++++ Data under study

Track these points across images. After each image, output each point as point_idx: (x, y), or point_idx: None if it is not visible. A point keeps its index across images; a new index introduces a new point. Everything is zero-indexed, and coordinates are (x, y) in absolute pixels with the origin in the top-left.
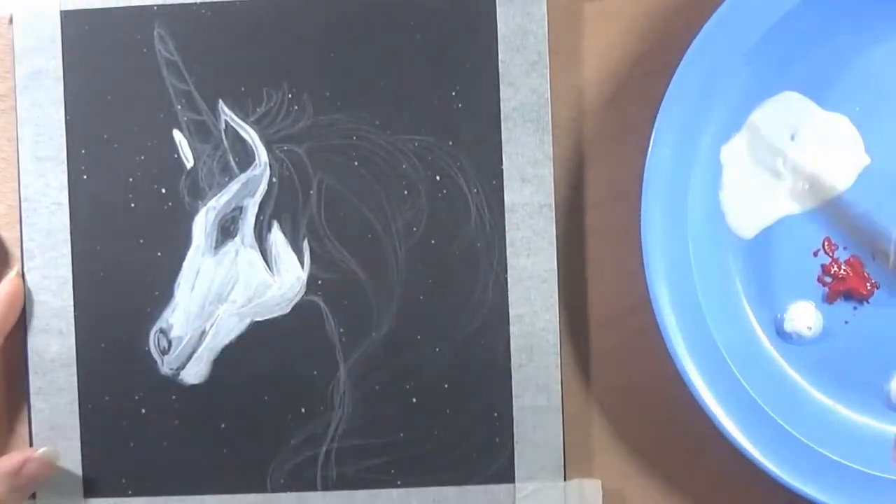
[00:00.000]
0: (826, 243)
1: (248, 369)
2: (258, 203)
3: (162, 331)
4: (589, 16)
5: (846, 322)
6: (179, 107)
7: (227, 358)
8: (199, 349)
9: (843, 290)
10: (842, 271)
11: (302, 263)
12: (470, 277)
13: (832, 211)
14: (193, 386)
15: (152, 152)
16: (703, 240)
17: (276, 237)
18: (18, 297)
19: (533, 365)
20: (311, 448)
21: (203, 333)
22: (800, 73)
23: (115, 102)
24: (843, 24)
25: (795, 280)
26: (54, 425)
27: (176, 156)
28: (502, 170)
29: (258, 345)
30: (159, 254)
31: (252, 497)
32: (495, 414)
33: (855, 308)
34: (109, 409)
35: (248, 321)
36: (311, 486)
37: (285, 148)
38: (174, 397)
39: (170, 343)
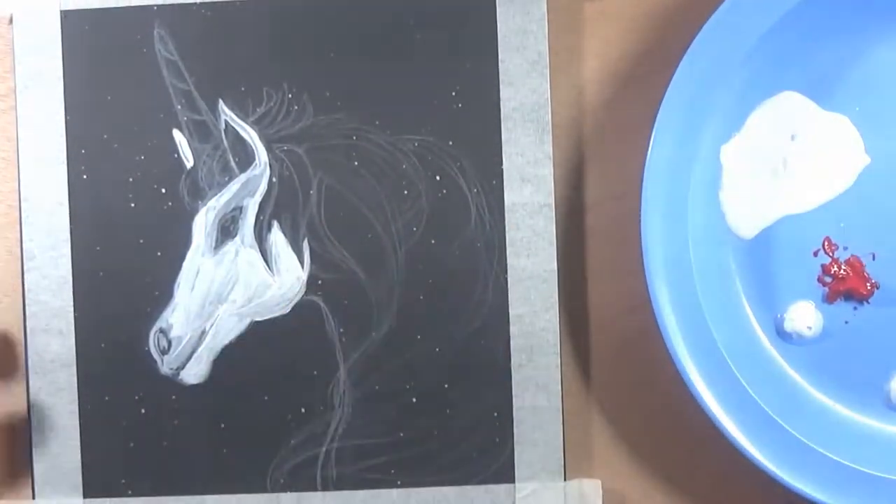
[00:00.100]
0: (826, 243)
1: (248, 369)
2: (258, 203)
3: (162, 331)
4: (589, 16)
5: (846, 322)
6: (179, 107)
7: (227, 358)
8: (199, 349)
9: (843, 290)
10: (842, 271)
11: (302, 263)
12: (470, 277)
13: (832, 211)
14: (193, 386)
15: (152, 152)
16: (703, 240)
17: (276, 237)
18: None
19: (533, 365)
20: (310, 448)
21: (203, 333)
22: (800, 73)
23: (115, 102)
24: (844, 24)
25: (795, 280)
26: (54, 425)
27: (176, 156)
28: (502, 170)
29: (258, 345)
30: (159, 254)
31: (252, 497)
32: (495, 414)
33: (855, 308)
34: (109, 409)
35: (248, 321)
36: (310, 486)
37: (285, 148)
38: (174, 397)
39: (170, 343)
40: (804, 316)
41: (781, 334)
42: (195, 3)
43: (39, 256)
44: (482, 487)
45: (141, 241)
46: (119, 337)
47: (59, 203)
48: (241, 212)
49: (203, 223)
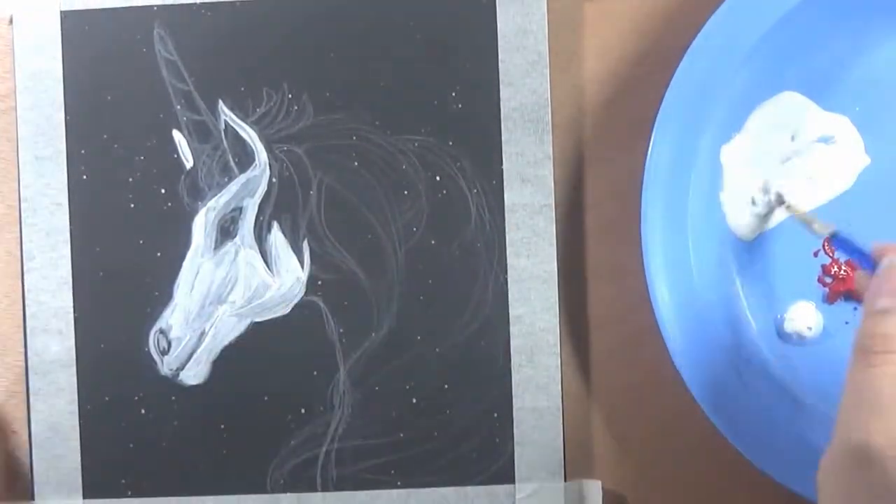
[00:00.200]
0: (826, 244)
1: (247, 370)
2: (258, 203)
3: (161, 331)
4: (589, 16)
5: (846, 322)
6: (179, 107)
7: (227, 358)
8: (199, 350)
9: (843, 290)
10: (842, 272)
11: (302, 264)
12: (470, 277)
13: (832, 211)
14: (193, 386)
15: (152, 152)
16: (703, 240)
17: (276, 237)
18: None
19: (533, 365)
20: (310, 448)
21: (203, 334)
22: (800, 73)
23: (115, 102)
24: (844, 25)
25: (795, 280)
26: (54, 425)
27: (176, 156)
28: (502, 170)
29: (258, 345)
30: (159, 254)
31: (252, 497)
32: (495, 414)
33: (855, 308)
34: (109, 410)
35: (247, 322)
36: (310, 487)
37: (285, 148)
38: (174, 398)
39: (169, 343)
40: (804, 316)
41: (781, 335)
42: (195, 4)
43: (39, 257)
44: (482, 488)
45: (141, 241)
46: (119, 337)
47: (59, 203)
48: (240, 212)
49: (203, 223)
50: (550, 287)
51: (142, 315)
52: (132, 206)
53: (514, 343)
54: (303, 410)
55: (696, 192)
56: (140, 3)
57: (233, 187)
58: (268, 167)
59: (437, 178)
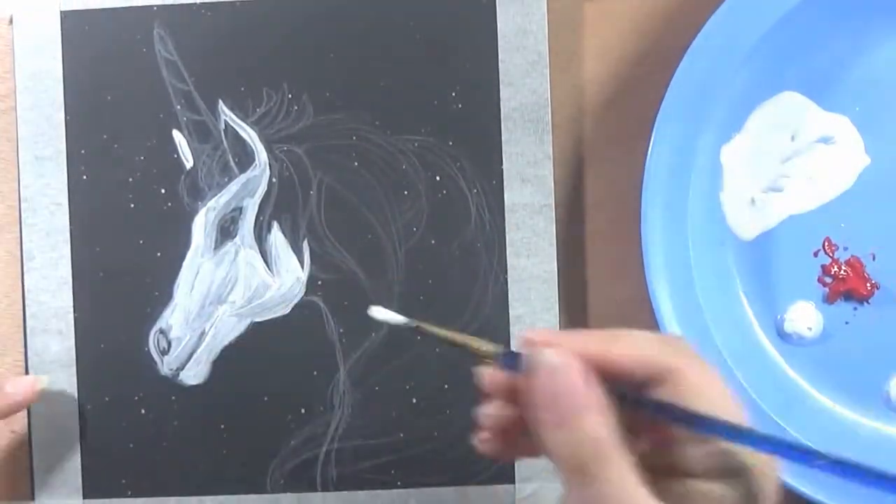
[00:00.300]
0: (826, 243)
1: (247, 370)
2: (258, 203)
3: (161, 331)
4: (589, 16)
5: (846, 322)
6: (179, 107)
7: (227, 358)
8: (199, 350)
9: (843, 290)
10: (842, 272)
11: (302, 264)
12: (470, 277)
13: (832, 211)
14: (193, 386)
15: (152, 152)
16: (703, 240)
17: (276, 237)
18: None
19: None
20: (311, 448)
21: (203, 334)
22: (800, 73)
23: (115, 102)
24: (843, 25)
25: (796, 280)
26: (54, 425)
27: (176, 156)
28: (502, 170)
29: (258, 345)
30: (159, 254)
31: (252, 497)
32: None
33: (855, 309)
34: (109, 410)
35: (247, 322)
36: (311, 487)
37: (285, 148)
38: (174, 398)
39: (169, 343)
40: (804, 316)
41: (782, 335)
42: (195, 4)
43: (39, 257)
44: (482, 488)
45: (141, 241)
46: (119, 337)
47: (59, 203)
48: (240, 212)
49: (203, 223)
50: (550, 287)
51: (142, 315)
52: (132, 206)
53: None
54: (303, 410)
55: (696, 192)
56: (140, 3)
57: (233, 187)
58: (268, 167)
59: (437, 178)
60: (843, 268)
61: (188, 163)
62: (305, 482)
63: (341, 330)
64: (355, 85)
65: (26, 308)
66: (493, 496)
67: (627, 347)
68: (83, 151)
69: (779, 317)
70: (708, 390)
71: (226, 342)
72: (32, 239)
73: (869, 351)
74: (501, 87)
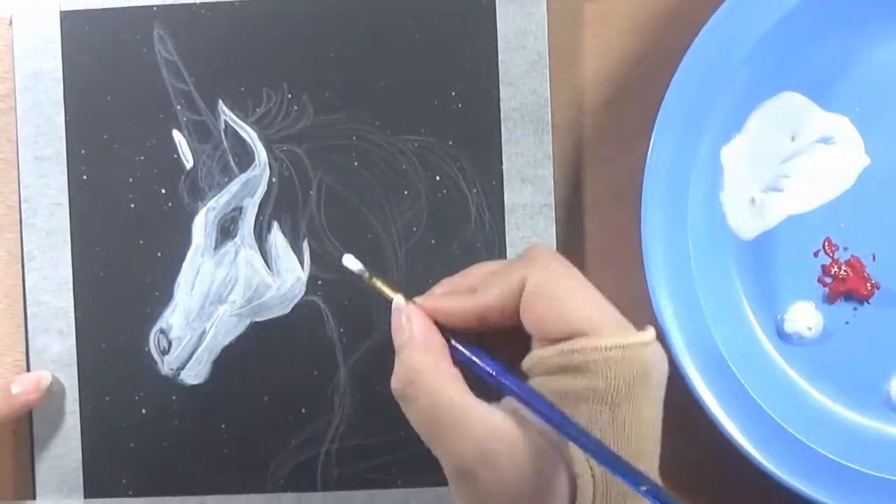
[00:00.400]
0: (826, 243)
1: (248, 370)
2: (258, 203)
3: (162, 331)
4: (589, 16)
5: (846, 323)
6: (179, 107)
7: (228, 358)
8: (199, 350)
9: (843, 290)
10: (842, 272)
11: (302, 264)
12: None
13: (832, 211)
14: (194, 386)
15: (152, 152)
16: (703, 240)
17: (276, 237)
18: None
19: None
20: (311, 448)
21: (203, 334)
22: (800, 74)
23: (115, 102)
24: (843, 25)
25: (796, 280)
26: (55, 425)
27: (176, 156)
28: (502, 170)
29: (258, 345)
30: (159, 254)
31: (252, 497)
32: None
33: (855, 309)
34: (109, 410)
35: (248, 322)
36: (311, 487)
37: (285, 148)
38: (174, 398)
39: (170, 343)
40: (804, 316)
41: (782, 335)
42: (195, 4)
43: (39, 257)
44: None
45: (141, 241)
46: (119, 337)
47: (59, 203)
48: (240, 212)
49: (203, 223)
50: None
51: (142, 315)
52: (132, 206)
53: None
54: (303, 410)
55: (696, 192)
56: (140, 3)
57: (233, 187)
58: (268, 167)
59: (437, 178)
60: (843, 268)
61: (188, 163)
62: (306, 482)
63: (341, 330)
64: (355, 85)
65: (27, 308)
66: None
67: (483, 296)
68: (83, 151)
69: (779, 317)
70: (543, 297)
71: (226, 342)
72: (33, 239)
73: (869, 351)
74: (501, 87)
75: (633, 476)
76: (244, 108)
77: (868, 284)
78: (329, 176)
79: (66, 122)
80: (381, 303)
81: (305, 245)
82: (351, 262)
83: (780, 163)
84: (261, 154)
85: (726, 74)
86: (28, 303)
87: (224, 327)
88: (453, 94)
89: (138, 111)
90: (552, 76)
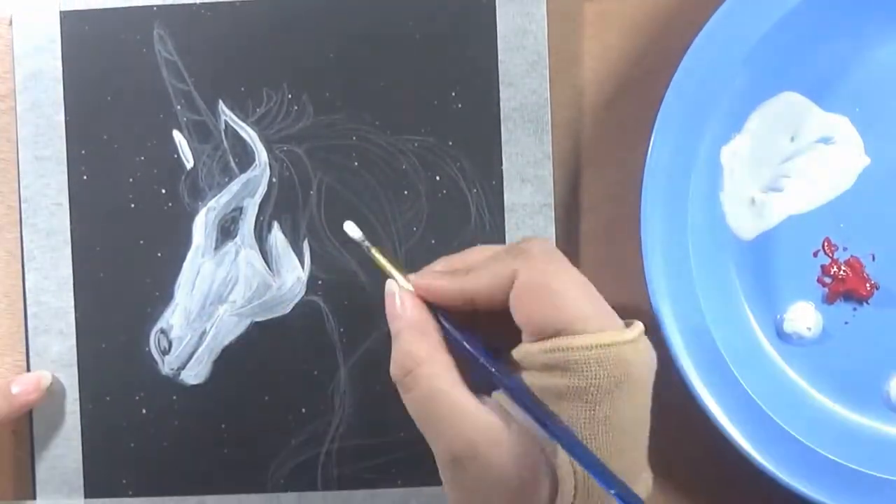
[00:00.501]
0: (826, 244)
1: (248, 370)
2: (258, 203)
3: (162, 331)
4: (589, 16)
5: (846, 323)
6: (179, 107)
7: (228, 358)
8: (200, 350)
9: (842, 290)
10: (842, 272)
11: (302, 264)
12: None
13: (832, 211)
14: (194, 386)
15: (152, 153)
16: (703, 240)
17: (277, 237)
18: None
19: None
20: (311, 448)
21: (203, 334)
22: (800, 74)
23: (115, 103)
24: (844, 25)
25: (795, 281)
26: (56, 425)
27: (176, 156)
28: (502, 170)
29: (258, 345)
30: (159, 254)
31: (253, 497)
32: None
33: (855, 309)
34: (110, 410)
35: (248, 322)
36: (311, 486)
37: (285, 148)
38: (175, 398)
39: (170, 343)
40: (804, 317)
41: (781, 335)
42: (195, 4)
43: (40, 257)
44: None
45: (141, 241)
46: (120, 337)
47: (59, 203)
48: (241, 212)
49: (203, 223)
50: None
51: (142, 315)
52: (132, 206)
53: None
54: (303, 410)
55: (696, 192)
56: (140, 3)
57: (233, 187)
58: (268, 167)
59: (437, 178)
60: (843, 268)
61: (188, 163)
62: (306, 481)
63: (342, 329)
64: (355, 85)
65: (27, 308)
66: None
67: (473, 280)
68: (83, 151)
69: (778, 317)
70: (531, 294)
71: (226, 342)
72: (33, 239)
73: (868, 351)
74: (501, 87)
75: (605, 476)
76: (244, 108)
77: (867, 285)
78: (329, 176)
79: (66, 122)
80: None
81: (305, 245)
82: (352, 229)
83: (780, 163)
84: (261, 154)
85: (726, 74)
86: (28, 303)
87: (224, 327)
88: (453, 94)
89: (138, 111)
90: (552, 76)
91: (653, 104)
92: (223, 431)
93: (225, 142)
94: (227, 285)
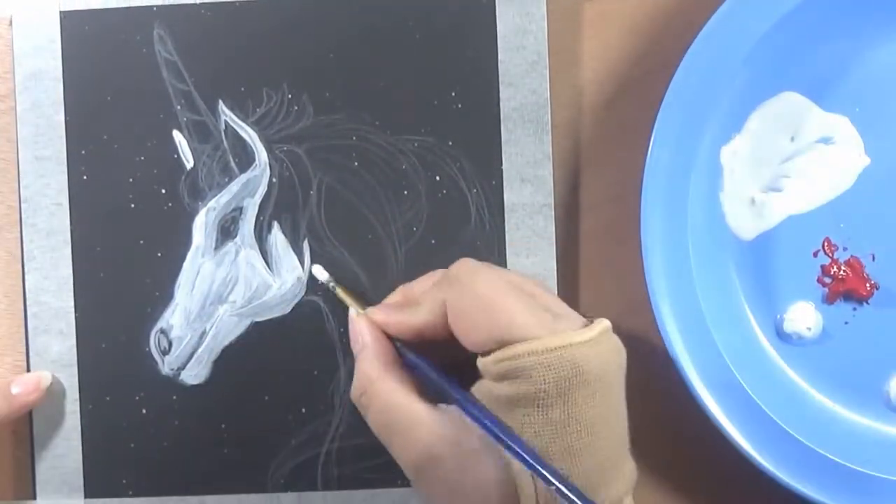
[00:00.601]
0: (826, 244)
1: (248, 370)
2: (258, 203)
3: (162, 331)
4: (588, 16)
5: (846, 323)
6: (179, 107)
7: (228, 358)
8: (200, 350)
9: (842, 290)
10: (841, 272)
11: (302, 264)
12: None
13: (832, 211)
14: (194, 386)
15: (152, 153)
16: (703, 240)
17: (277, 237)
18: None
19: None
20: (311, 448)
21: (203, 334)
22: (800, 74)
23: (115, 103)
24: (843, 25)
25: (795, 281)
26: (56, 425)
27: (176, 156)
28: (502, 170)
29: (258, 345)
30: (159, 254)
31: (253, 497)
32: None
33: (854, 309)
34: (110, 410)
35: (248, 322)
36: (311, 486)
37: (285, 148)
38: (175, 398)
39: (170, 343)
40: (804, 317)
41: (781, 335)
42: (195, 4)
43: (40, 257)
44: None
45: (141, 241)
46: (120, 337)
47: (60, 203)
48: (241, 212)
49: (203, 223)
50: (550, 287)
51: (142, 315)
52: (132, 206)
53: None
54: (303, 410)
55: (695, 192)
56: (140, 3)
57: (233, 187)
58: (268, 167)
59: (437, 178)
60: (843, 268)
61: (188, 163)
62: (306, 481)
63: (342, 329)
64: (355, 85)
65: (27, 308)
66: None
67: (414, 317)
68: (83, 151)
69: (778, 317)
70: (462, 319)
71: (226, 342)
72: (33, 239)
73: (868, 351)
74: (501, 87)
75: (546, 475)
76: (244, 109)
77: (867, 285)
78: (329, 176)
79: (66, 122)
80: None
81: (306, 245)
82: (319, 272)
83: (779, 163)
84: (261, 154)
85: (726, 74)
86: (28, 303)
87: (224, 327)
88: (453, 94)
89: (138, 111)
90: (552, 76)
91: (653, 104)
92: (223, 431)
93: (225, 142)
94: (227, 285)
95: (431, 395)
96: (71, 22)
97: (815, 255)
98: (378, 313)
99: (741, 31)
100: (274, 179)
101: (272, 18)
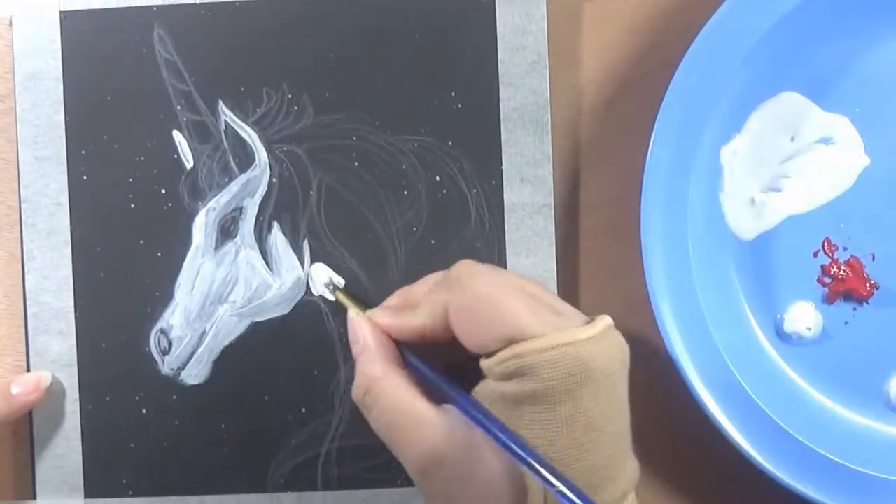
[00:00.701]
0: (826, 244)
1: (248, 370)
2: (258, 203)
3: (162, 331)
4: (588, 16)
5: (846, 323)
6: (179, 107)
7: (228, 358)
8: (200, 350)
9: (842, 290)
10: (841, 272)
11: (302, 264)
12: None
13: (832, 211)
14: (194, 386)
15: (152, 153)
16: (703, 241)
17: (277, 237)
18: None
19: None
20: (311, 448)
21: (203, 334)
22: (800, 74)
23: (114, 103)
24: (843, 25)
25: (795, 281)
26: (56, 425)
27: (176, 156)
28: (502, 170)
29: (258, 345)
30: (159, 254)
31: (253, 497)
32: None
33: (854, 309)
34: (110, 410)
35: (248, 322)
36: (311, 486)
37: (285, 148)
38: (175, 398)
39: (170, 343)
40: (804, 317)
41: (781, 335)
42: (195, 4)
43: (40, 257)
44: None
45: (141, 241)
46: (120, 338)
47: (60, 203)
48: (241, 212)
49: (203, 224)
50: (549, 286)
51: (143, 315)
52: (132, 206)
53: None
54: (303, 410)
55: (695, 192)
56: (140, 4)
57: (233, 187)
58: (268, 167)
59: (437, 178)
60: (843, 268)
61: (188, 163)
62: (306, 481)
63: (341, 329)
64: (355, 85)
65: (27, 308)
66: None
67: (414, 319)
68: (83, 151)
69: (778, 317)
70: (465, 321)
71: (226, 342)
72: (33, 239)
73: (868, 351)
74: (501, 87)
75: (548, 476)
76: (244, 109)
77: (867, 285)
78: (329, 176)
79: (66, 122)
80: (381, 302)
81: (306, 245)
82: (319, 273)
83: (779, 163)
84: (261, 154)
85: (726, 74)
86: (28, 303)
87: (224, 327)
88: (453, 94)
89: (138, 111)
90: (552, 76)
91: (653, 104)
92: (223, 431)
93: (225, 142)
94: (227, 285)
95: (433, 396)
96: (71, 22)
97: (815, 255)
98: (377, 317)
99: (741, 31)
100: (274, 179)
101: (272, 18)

++++++++

[What this task involves]: All lines from the start of the entries above through the line containing "[00:00.000]" are to be given again exactly; the pictures are not.

[Answer for this exercise]:
Track these points across images. After each image, output each point as point_idx: (x, y), or point_idx: None if it is not visible. A point keeps its index across images; a new index introduces a new point. Everything is zero-indexed, and coordinates are (x, y) in absolute pixels with the origin in the top-left.
[00:00.000]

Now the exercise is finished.